Across the country, this bargain is being rejected by Islamist communities that insist on building a parallel society with its own rules, its own boundaries, and its own vision for how life should be lived.

Texas illustrates the trend. The state now has roughly 330 mosques. At least 48 of them were built in just the last 24 months. The Dallas-Fort Worth metroplex alone has around 200 Islamic centers. Houston has another hundred or so. Many of these communities have no interest in blending into American life.

This is not the same as past waves of immigration. Irish, Italian, Korean, Mexican, and every other group arrived with pride in their heritage. Still, they also raised American flags and wanted their children to be part of the country’s future. They became doctors, small-business owners, teachers, and soldiers. They wanted to be Americans.

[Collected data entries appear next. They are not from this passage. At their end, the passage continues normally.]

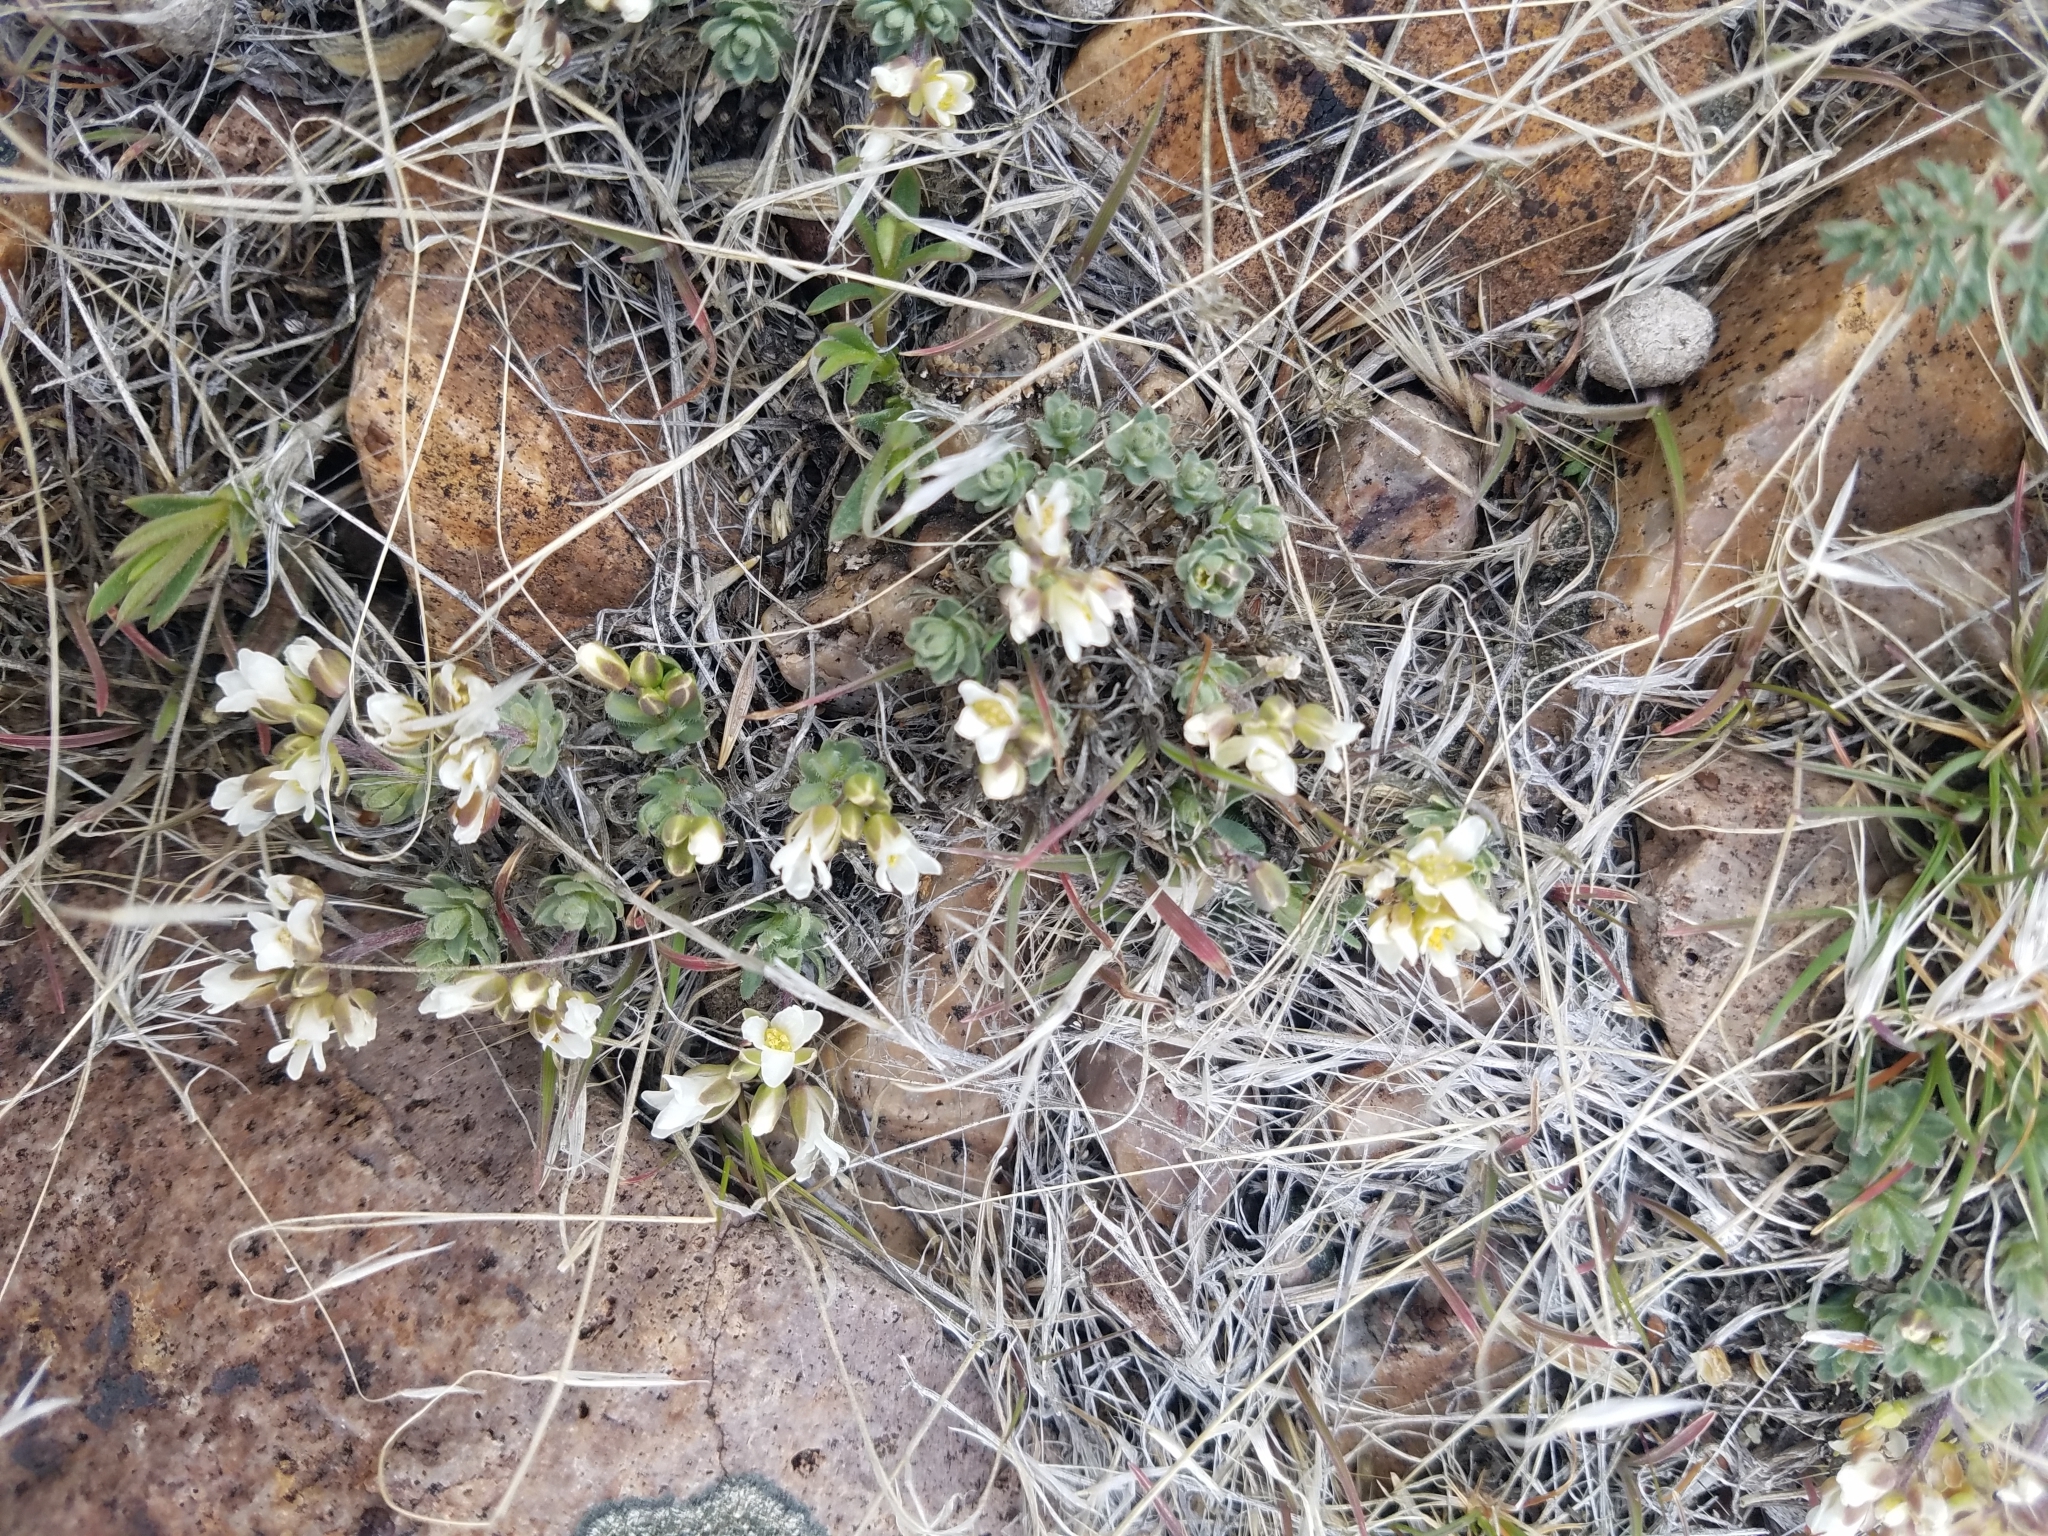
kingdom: Plantae
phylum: Tracheophyta
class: Magnoliopsida
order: Brassicales
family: Brassicaceae
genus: Cusickiella
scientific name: Cusickiella douglasii
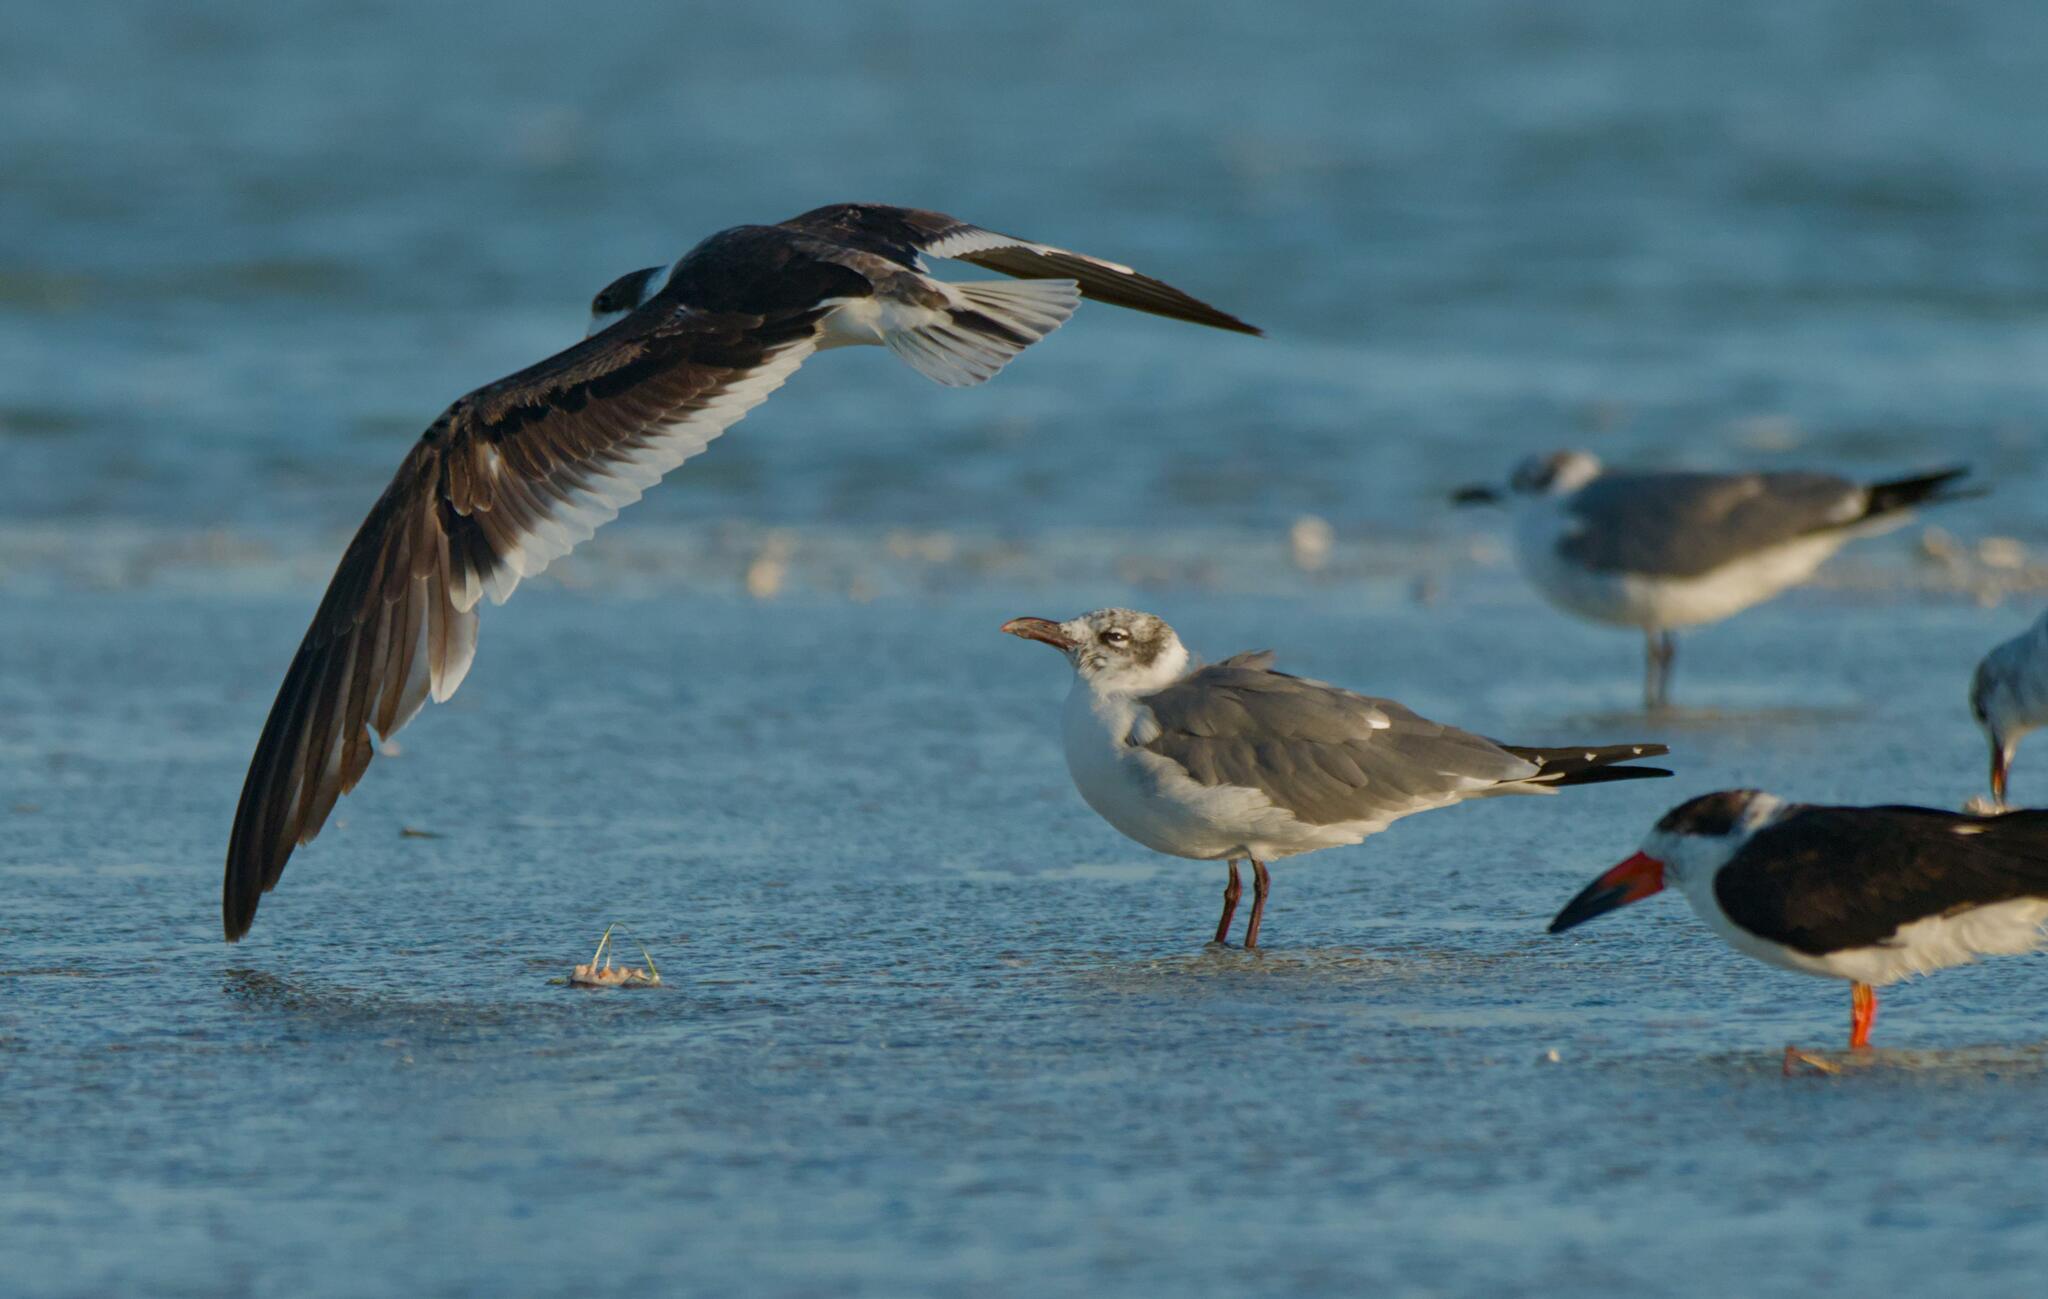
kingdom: Animalia
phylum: Chordata
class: Aves
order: Charadriiformes
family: Laridae
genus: Leucophaeus
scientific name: Leucophaeus atricilla
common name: Laughing gull
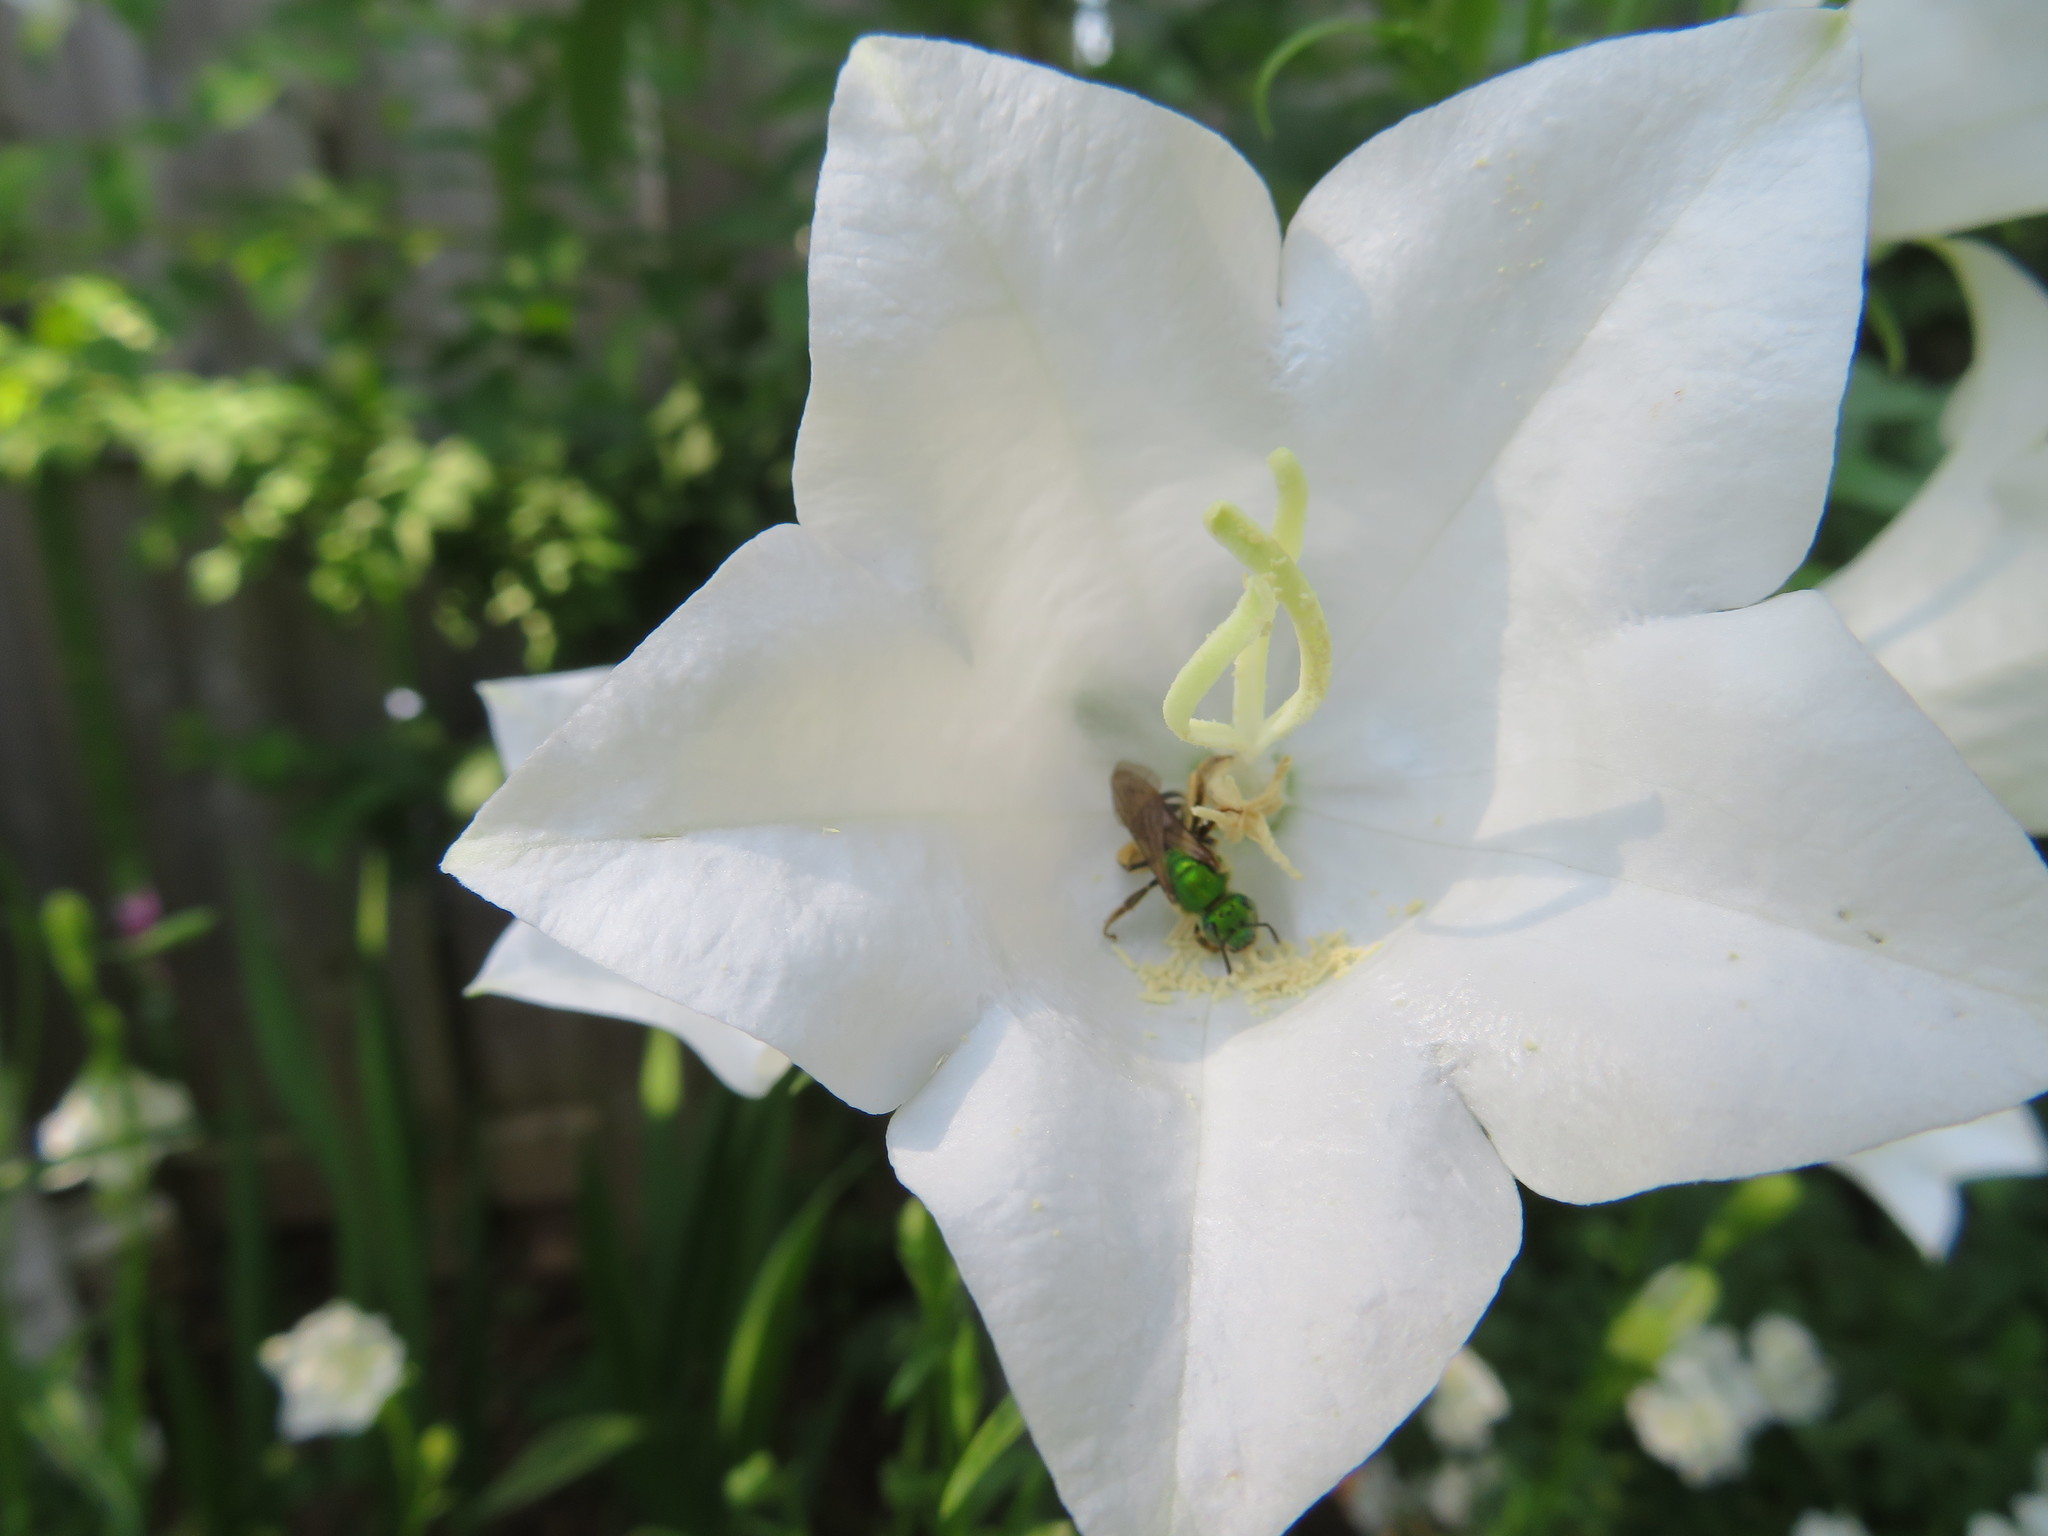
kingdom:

What we are watching now is not the melting pot. It is isolation by design.

Parallel societies do not end well

More than 300 fundamentalist Islamic schools now operate full-time across the country. Many use Quran-first curricula that require students to spend hours memorizing religious texts before they ever reach math or science. In Dallas, Brighter Horizons Academy enrolls more than 1,700 students and draws federal support while operating on a social model that keeps children culturally isolated.

Then there is the Epic City project in Collin and Hunt counties — 402 acres originally designated only for Muslim buyers, with Sharia-compliant financing and a mega-mosque at the center. After public outcry and state investigations, the developers renamed it “The Meadows,” but a new sign does not erase the original intent. It is not a neighborhood. It is a parallel society.

Americans should not hesitate to say that parallel societies are dangerous. Europe tried this experiment, and the results could not be clearer. In Germany, France, and the United Kingdom, entire neighborhoods now operate under their own cultural rules, some openly hostile to Western norms. When citizens speak up, they are branded bigots for asserting a basic right: the ability to live safely in their own communities.

A crisis of confidence

While this separation widens, another crisis is unfolding at home. A recent Gallup survey shows that about 40% of American women ages 18 to 39 would leave the country permanently if given the chance. Nearly half of a rising generation — daughters, sisters, soon-to-be mothers — no longer believe this nation is worth building a future in.

And who shapes the worldview of young boys? Their mothers. If a mother no longer believes America is home, why would her child grow up ready to defend it?

As Texas goes, so goes America. And as America goes, so goes the free world. If we lose confidence in our own national identity at the same time that we allow separatist enclaves to spread unchecked, the outcome is predictable. Europe is already showing us what comes next: cultural fracture, political radicalization, and the slow death of national unity.

Brandon Bell / Staff | Getty Images

Stand up and tell the truth

America welcomes Muslims. America defends their right to worship freely. A Muslim who loves the Constitution, respects the rule of law, and wants to raise a family in peace is more than welcome in America.

But an Islamist movement that rejects assimilation, builds enclaves governed by its own religious framework, and treats American law as optional is not simply another participant in our melting pot. It is a direct challenge to it. If we refuse to call this problem out out of fear of being called names, we will bear the consequences.

Europe is already feeling those consequences — rising conflict and a political class too paralyzed to admit the obvious. When people feel their culture, safety, and freedoms slipping away, they will follow anyone who promises to defend them. History has shown that over and over again.

Stand up. Speak plainly. Be unafraid. You can practice any faith in this country, but the supremacy of the Constitution and the Judeo-Christian moral framework that shaped it is non-negotiable. It is what guarantees your freedom in the first place.

If you come here and honor that foundation, welcome. If you come here to undermine it, you do not belong here.

Wake up to what is unfolding before the consequences arrive. Because when a nation refuses to say what is true, the truth eventually forces its way in — and by then, it is always too late.